字幕版を鑑賞。まず,予告に嘘が書いてあったのは何故なのだろう?と訝しく思った。原題は “The Accountant” で,「会計士」であって,会計コンサルタントではないし,「本業が殺し屋」というのも事実と異なる。自分や自分の関係者に危険が及んだ時に覚悟を決めて敵を排除しているに過ぎず,その能力や装備が常識外れであるというだけなのであって,人を殺して報酬を得ているわけではないのである。予告に刺激的な言葉を散りばめて集客を図るのはフェアではないと思う。

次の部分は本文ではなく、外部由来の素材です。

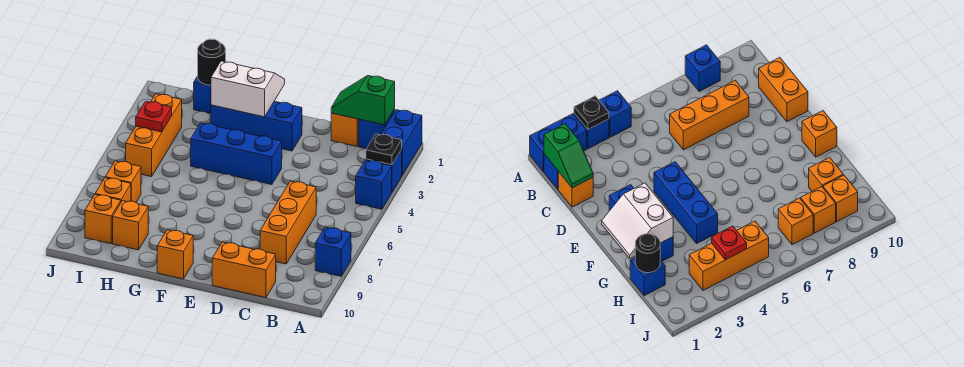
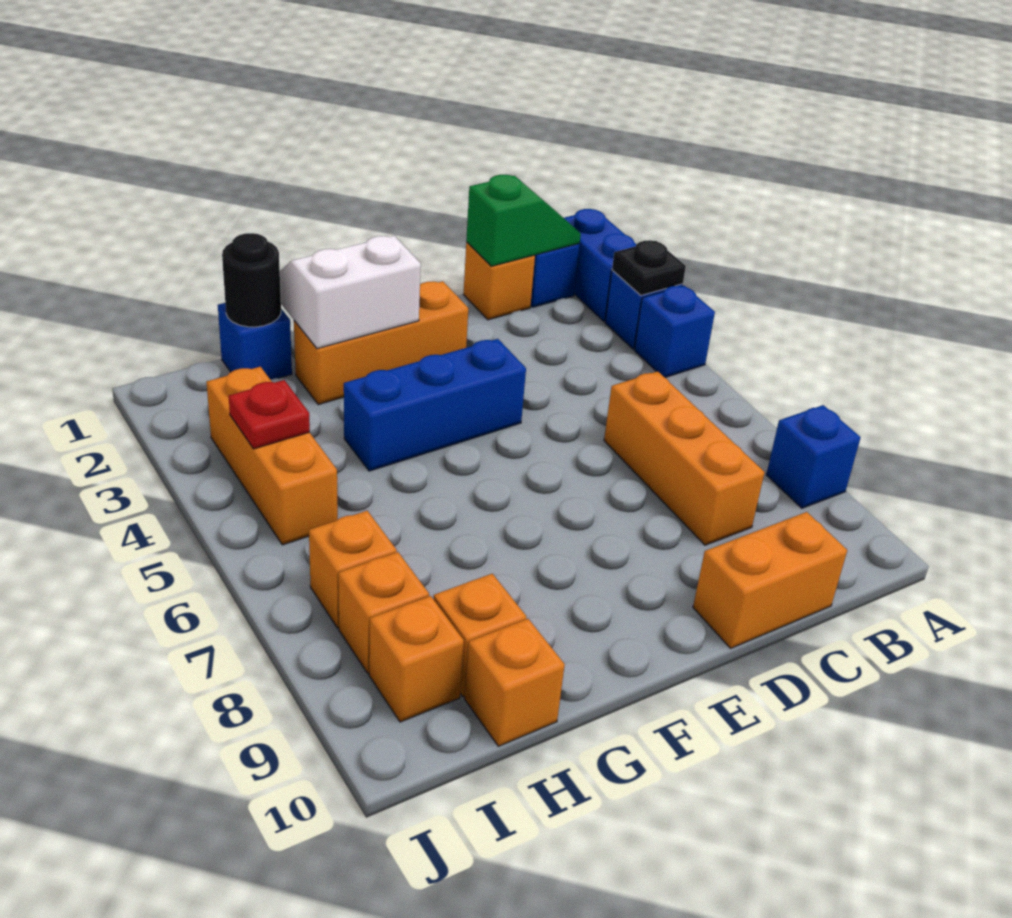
green slope B1:C1 level 2 top B -> green slope B1:C1 level 2 top C
blue brick E2:G2 level 1 -> orange brick E2:G2 level 1
orange brick F10 level 1 -> orange brick H10 level 1

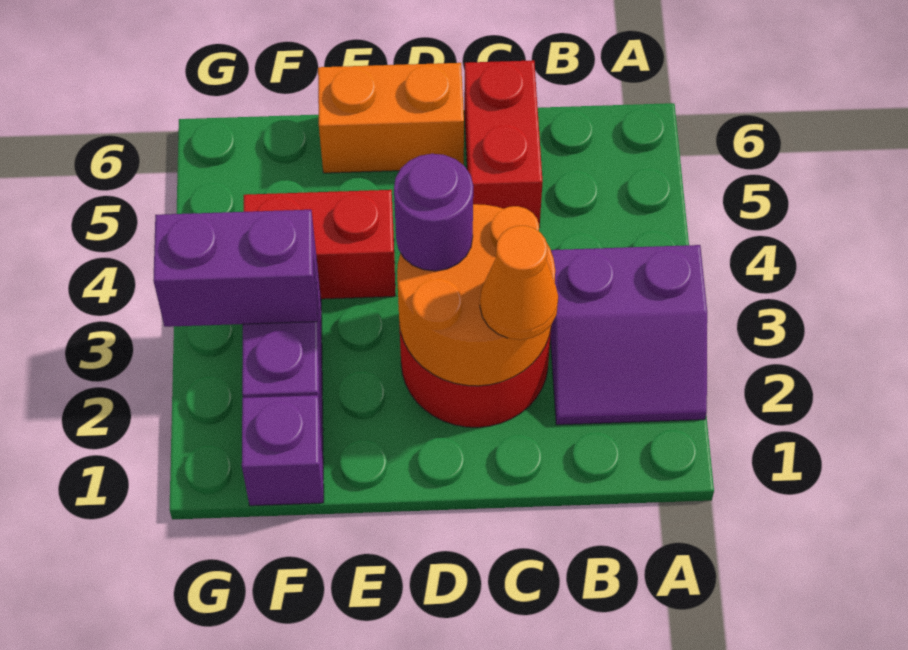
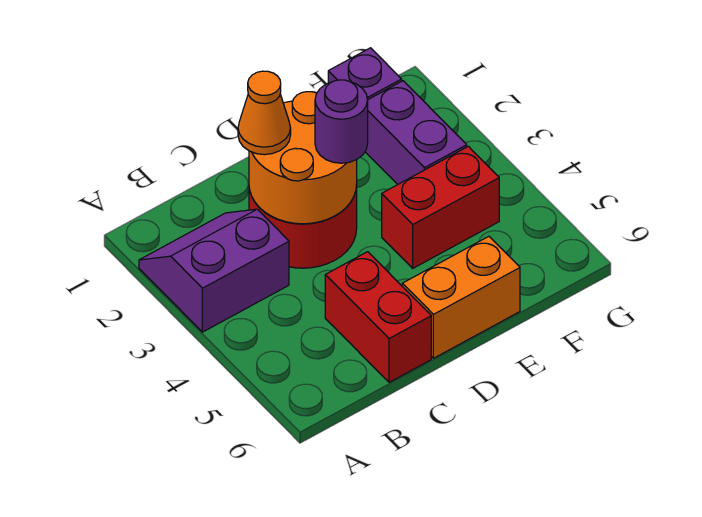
purple brick F3:G3 level 2 -> none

この映画の主人公には,ある特殊な人物設定が付けてあるのであるが,この設定は実によく機能していたと思う。ベン・アフレックは元々それほど表情豊かな役者ではないし,むしろ無表情を極めるような演技ができたので,きっとやり甲斐があったのではないかと思う。数字や数学者への執着や,きっちりとした仕事の進め方や,一人になった時に Bach のチェロ組曲を聴きたがるところなど,Classic 音楽を聴きながら屋根の雪を四角く切り取って下さなければ気が済まない私には,実に共感できるものがあった。

こうした特殊な我が子に対して,レンジャー並みの戦闘力を授けるべくスパルタ教育を施した軍人の父親というのは,果たして正しかったのだろうかというのが最後まで気になった。例え障害を持っていても,結局は自分で自分を守るしかないという厳しい教えなのだろう。この物語を成立させるために不可欠な要素ではあるが,基本的に他人を信用するなというのは,教育方針としてどうかと思った。ただ,その教育の賜物か,敵は一人残らず容赦なくトドメを刺すという戦いっぷりには痺れた。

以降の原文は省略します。